You can also extend V2DL. An example code below demonstrates how to use custom default config and replace your own the web automation script.

from v2dl import V2DLApp

custom_defaults = {
    "static_config": {
        "min_scroll_length": 1000,
        "max_scroll_length": 2000,
        # ...
    }
}


class CustomBot:
    def __init__(self, config_instance):
        self.config = config_instance

    def auto_page_scroll(self, full_url, page_sleep=0) -> str:
        # this function should return the html content for each album page
        print("Custom bot in action!")
        return """
<!doctype html>
<html>
<head>
    <title>Example Domain</title>

    <meta charset="utf-8" />
    <meta http-equiv="Content-type" content="text/html; charset=utf-8" />
    <meta name="viewport" content="width=device-width, initial-scale=1" />
</head>

<body>
<div>
    <h1>Example Domain</h1>
    <p>This domain is for use in illustrative examples in documents. You may use this
    domain in literature without prior coordination or asking for permission.</p>
    <p><a href="https://www.iana.org/domains/example">More information...</a></p>
</div>
</body>
</html>
"""

class ExtendedV2DL(V2DLApp):
    def _setup_runtime_config(self, config_manager, args):
        super()._setup_runtime_config(config_manager, args)
        config_manager.set("runtime_config", "user_agent", "my_custom_ua")
        print("Custom config in action!")

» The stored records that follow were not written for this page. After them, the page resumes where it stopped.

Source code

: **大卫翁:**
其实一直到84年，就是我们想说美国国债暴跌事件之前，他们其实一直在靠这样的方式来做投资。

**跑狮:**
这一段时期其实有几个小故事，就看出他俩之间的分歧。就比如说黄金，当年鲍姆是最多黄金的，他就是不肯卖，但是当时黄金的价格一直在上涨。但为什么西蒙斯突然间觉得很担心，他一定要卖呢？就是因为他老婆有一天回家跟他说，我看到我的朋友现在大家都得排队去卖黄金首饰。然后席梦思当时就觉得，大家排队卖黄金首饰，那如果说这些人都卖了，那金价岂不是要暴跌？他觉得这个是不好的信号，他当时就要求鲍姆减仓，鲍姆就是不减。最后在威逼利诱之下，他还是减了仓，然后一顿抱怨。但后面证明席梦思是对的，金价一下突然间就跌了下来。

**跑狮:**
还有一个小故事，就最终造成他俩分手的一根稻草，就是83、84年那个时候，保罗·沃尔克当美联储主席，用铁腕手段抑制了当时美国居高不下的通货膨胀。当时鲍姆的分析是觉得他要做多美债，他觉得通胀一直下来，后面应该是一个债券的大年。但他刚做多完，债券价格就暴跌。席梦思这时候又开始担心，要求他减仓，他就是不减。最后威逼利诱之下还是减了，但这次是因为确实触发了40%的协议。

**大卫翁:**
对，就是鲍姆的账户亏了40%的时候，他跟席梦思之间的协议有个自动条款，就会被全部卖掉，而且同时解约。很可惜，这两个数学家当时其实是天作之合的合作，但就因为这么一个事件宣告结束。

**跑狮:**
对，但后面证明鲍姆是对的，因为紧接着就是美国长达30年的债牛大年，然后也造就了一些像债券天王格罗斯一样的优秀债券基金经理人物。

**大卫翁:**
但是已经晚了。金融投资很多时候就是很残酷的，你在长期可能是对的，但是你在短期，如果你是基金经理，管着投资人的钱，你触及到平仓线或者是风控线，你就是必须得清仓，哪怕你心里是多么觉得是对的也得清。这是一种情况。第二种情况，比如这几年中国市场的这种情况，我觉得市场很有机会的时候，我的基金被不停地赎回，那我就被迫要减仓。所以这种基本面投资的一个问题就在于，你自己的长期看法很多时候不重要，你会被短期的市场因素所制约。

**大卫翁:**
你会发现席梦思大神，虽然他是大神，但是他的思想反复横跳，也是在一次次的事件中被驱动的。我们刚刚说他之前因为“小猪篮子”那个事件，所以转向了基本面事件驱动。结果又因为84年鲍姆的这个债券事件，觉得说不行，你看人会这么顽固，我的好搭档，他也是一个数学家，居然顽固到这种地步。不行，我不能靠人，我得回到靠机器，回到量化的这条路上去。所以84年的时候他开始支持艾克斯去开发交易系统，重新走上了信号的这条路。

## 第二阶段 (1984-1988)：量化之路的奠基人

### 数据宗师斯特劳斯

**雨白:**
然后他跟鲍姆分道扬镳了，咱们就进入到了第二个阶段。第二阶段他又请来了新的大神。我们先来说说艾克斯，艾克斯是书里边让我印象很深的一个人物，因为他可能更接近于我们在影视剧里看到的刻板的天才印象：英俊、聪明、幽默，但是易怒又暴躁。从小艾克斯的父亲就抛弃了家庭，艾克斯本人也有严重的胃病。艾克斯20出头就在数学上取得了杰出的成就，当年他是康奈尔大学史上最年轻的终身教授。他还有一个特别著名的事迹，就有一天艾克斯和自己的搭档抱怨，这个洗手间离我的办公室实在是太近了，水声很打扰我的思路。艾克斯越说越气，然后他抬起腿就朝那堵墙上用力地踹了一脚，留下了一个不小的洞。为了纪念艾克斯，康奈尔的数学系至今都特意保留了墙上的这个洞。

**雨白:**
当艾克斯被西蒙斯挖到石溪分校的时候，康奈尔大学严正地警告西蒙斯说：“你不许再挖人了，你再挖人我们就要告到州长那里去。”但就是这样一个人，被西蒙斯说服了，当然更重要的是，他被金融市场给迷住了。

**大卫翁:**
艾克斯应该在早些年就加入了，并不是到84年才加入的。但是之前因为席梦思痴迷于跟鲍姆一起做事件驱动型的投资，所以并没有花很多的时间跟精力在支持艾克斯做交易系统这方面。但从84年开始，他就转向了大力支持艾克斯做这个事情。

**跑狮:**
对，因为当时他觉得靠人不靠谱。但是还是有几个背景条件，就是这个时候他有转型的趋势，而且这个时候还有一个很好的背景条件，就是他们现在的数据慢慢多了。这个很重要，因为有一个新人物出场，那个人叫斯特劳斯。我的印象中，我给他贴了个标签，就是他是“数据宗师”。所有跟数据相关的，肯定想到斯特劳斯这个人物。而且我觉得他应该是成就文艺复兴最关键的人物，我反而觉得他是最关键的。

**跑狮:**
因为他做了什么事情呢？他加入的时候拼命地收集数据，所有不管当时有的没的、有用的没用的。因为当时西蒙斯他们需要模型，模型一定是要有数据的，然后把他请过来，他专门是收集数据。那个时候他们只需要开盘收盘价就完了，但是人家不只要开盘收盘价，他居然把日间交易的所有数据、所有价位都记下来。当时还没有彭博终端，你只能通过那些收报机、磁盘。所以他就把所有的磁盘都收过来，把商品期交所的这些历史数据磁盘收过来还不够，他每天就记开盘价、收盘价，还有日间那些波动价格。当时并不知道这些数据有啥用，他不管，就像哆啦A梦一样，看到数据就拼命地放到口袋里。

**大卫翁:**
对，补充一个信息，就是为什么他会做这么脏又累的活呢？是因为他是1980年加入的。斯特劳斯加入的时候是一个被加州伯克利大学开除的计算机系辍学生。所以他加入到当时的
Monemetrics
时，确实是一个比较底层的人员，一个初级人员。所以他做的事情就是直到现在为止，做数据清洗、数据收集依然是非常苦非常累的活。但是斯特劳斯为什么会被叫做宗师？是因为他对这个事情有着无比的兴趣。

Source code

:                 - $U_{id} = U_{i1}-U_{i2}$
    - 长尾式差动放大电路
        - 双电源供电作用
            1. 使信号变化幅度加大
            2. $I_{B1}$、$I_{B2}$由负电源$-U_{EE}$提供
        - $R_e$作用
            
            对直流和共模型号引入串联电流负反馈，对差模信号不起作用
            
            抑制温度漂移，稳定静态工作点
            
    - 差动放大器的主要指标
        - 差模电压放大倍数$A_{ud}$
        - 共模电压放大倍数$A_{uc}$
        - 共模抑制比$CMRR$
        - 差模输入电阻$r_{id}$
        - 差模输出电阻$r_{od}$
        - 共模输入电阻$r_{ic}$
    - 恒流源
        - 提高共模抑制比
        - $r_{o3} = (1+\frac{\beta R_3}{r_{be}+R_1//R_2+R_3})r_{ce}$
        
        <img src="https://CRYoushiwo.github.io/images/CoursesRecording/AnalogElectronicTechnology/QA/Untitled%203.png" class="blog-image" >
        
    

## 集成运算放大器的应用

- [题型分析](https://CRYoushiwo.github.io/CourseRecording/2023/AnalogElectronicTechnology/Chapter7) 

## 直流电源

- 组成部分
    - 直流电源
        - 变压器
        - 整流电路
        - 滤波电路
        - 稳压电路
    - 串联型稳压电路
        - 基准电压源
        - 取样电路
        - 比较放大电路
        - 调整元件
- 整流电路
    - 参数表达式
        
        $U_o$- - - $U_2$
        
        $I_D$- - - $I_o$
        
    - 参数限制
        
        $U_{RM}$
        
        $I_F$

bot_name = "my awesome bot"
command_line_args = {"url": "https://www.v2ph.com/album/foo", "force_download": True}

app = ExtendedV2DL()
app.register_bot(bot_name, CustomBot)
app.set_bot(bot_name)
app.run(command_line_args)

Additional Notes

  1. Rapid page switching or fast downloads may trigger blocks. Current settings balance speed and block prevention.
  2. Block likelihood depends on network environment. Avoid using VPN for safer downloads.
  3. Use cautiously to avoid overloading the website's resources.